Per interruzione del sistema informatico, non dovuto a problemi interni, non è possibile al momento effettuare la prenotazione di prestazioni presso sportelli CUP, call center e servizio online. Tuttavia saranno garantite le prestazioni sanitarie già prenotate con le seguenti modalità. Chi ha una prenotazione può presentarsi allo sportello CUP per pagamento e registrazione del ticket nel giorno fissato per la prestazione con foglio di prenotazione ed impegnativa. Chi invece deve prenotare una prestazione urgente ovvero laddove sull’impegnativa sia presente la classe di priorità U può recarsi allo sportello CUP di un ospedale che contatterà il reparto interessato ai fini della erogazione della prestazione. Saranno inoltre garantiti gli esami ematochimici in emergenza/urgenza (es. emocromo, PT, PTT, PCR). Ci scusiamo per il disagio.

Comunicato della Direzione Sanitaria della ASL1 Abruzzo

La cultura del dato che manca

Non ci si può stancare di ripetere che questo non è un problema tecnico; no, non lo è. Gli aspetti tecnici sono secondari: prima vi è un problema culturale sulla protezione dei dati e questo problema culturale incide di rimando sulla configurazione dei sistemi, delle reti e dei dati. Una frase che in molti avranno sentito pronunciare in merito ai data breach e alla sicurezza informatica è: “la cybersercurity è un problema culturale” ma pochi sanno cosa significa veramente.

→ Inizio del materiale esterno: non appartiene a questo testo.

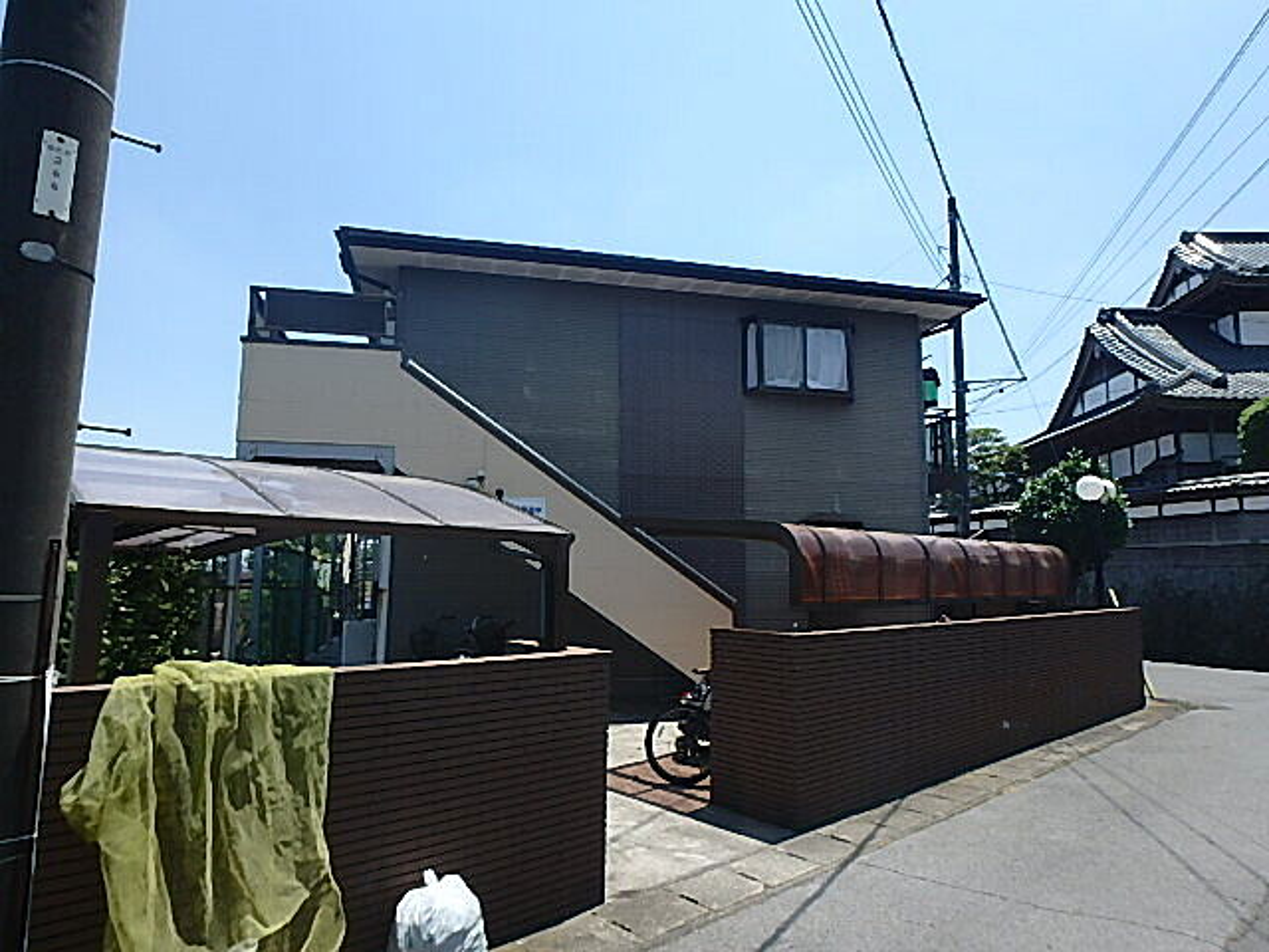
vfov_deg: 63.4
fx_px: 770
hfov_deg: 79.0
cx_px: 634
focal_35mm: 21
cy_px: 476
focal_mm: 3.7
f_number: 3.5
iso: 125
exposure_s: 1/1000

Chiedere ad un studente delle elementari, delle medie e del liceo di scrivere un tema, porterà a tre risultati differenti: la persona è la stessa, l’argomento è lo stesso ma i contenuti sono profondamente diversi. La conoscenza e la maturità fanno la differenza. Ci sono molti modi per gestire i dati di un’organizzazione, alcuni più seri e responsabili di altri, alcuni più complessi ma sicuri di altri. Questo dovrebbe far nascere una serie di domande di cui la prima è: c’è la maturità da parte del personale tecnico per prendere in carico strutture che trattano dati così delicati? Le competenze si possono verificare, valutare, accrescere ma non possono mai essere ignorate.